◆ Exercise brief
Could you repeat the data from the line containing "128,° --input photo-follows" through the end of the data, swapping every "readgauge" for "meterread" and leaving everything else unchanged? Omit the pictures.

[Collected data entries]
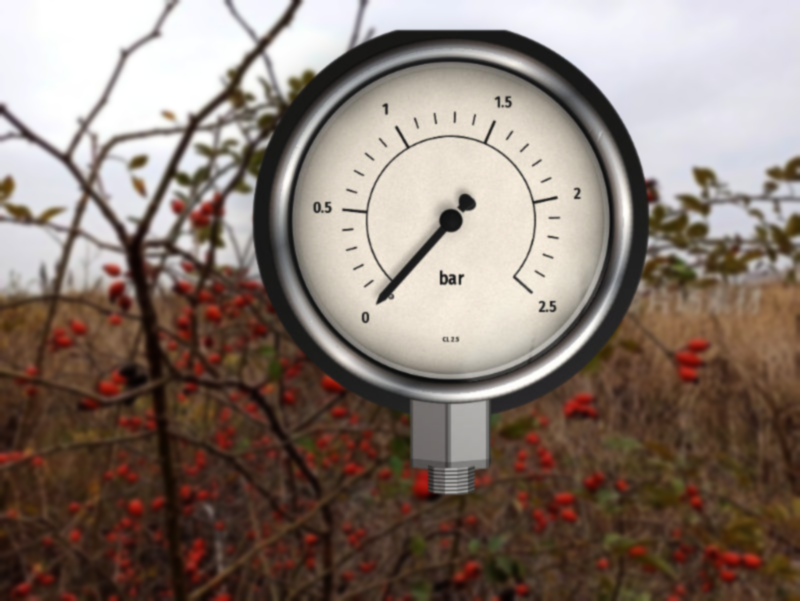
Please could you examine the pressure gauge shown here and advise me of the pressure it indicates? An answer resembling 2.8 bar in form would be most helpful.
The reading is 0 bar
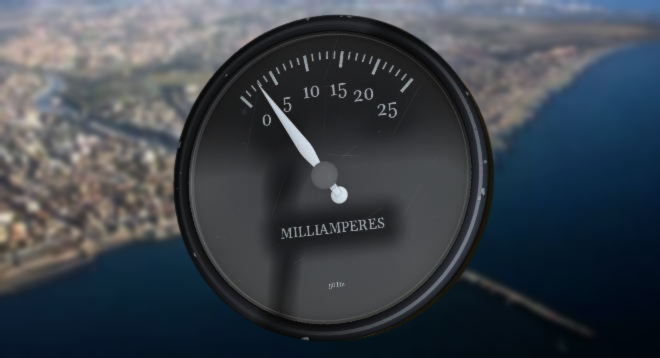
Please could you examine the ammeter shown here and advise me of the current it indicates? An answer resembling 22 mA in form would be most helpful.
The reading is 3 mA
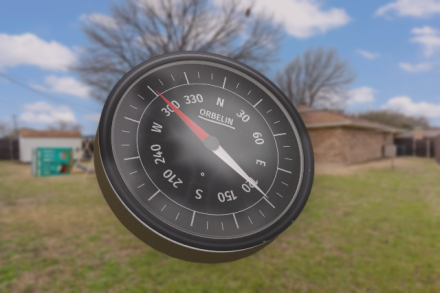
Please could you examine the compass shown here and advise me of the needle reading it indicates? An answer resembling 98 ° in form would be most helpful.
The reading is 300 °
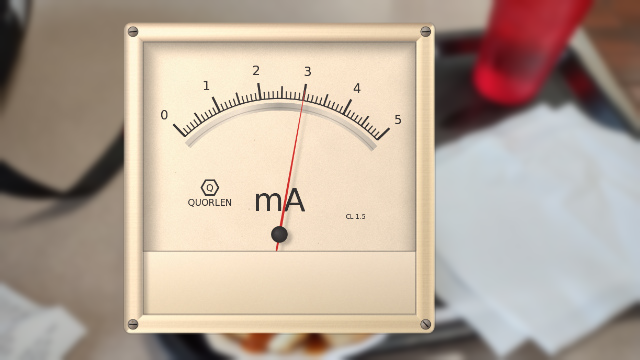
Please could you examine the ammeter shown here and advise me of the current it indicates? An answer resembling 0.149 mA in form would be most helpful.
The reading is 3 mA
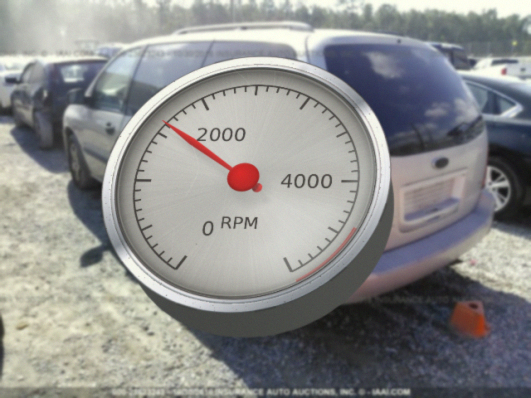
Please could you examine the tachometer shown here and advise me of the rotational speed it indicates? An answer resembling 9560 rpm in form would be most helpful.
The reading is 1600 rpm
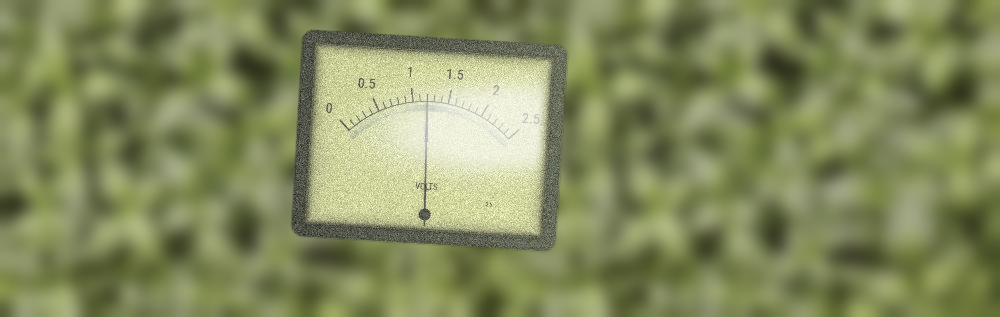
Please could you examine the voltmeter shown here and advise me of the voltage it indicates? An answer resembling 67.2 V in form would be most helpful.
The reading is 1.2 V
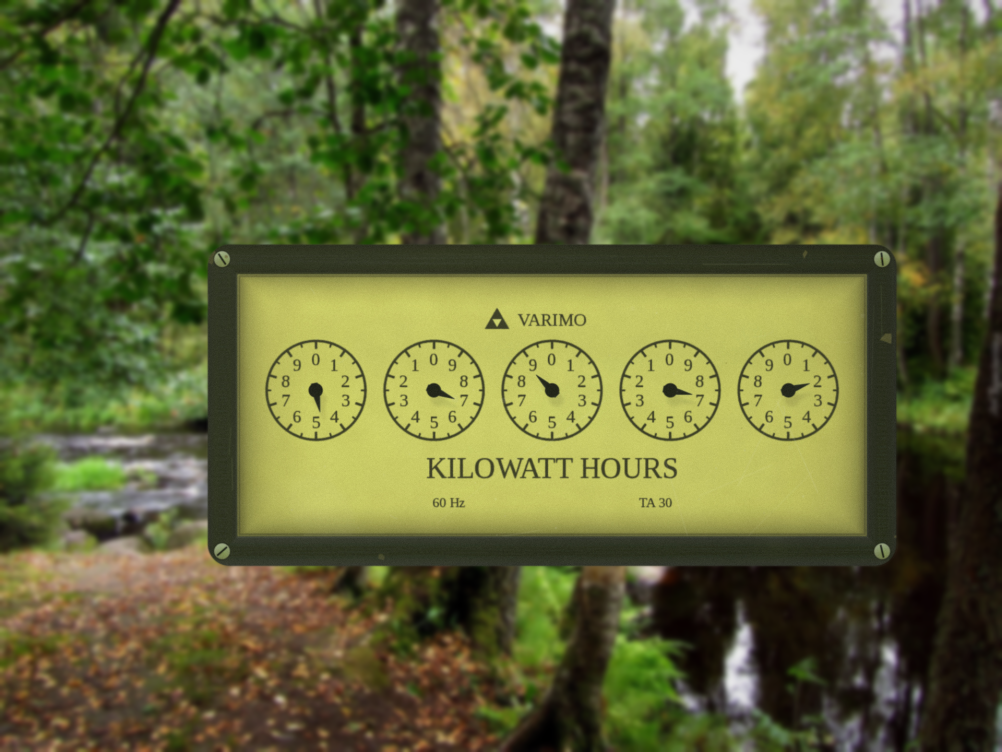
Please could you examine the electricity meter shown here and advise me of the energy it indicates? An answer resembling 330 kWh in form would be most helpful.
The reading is 46872 kWh
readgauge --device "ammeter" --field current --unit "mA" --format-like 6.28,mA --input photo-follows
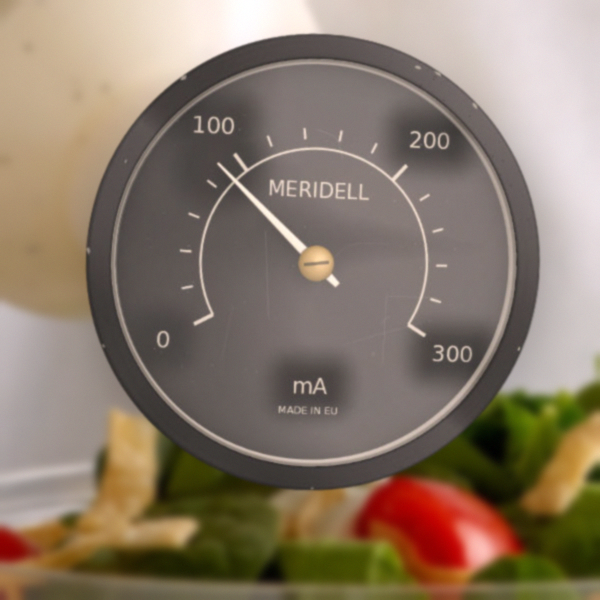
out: 90,mA
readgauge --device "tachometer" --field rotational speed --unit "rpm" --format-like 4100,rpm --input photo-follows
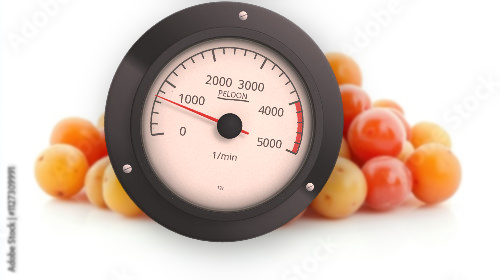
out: 700,rpm
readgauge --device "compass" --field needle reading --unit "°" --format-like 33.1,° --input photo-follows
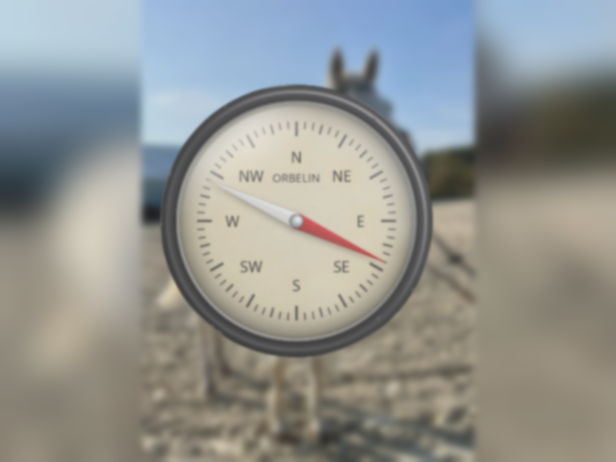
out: 115,°
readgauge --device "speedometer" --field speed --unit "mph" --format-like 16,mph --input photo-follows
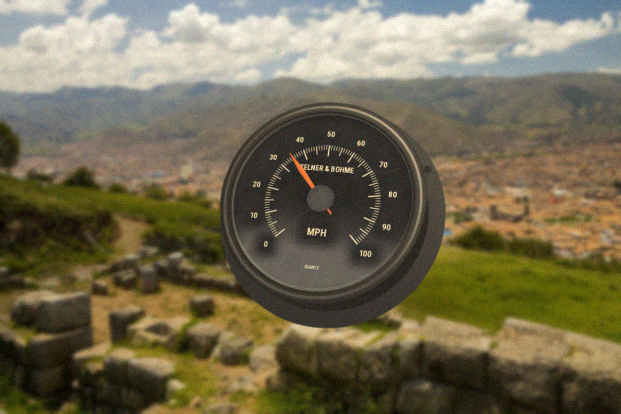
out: 35,mph
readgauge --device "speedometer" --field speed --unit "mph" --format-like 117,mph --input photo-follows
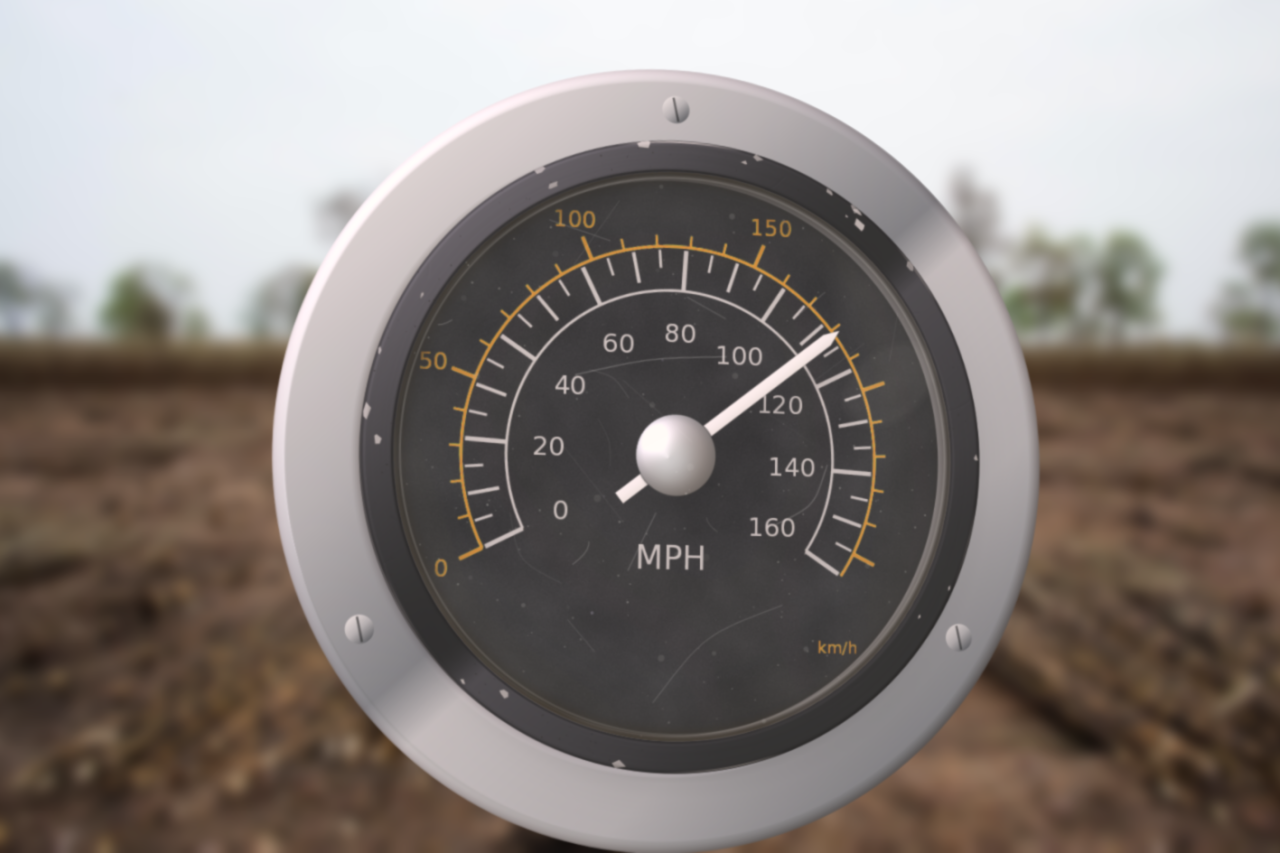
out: 112.5,mph
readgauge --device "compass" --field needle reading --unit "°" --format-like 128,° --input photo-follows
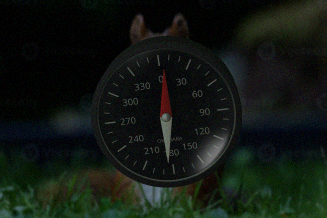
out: 5,°
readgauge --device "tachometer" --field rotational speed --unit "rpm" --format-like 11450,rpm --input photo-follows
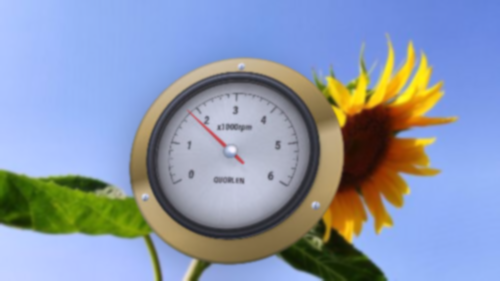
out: 1800,rpm
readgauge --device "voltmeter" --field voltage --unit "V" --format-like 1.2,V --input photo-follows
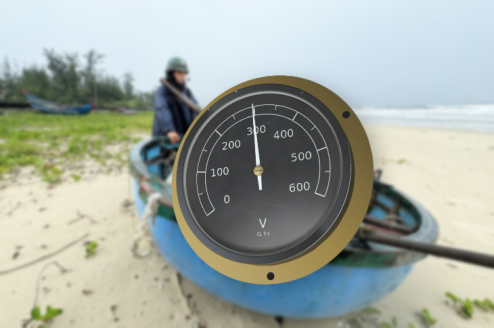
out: 300,V
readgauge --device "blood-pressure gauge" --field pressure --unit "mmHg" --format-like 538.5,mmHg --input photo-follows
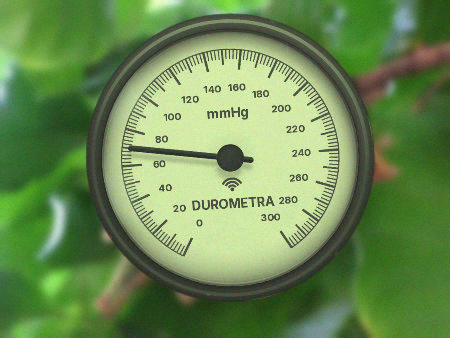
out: 70,mmHg
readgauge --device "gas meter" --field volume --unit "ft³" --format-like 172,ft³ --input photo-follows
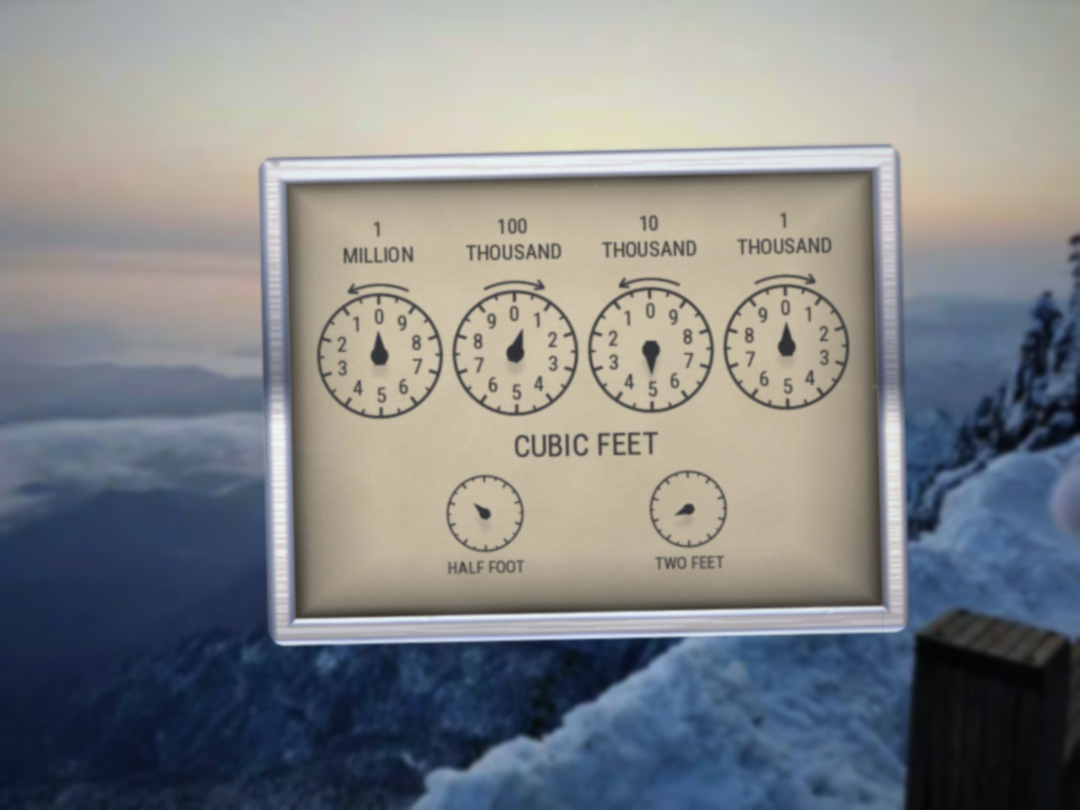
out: 5000,ft³
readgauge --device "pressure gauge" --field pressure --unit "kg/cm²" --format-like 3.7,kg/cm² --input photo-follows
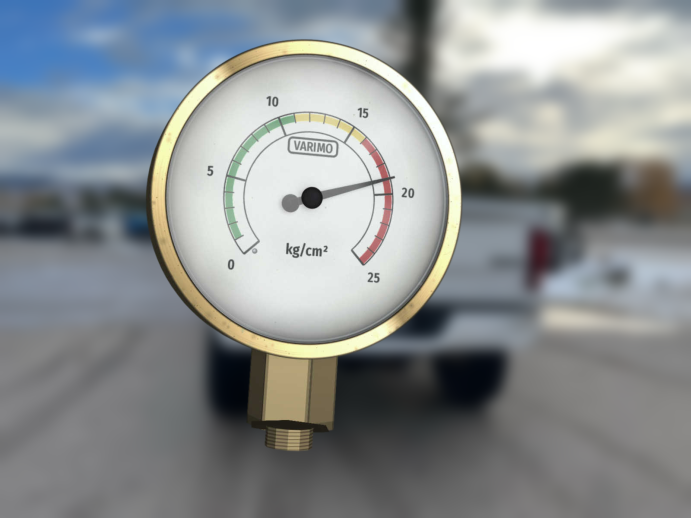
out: 19,kg/cm²
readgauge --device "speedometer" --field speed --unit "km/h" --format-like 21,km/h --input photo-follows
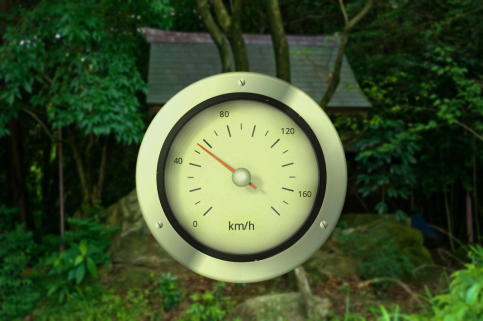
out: 55,km/h
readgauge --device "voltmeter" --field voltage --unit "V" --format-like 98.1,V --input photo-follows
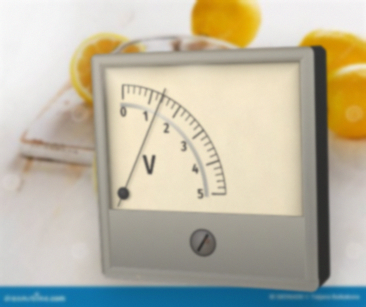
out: 1.4,V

◆ Result of the task
meterread --device "compass" --field needle reading --unit "°" --format-like 128,° --input photo-follows
out: 5,°
meterread --device "tachometer" --field rotational speed --unit "rpm" --format-like 11450,rpm --input photo-follows
out: 1800,rpm
meterread --device "voltmeter" --field voltage --unit "V" --format-like 1.2,V --input photo-follows
out: 300,V
meterread --device "blood-pressure gauge" --field pressure --unit "mmHg" --format-like 538.5,mmHg --input photo-follows
out: 70,mmHg
meterread --device "gas meter" --field volume --unit "ft³" --format-like 172,ft³ --input photo-follows
out: 5000,ft³
meterread --device "pressure gauge" --field pressure --unit "kg/cm²" --format-like 3.7,kg/cm² --input photo-follows
out: 19,kg/cm²
meterread --device "speedometer" --field speed --unit "km/h" --format-like 21,km/h --input photo-follows
out: 55,km/h
meterread --device "voltmeter" --field voltage --unit "V" --format-like 98.1,V --input photo-follows
out: 1.4,V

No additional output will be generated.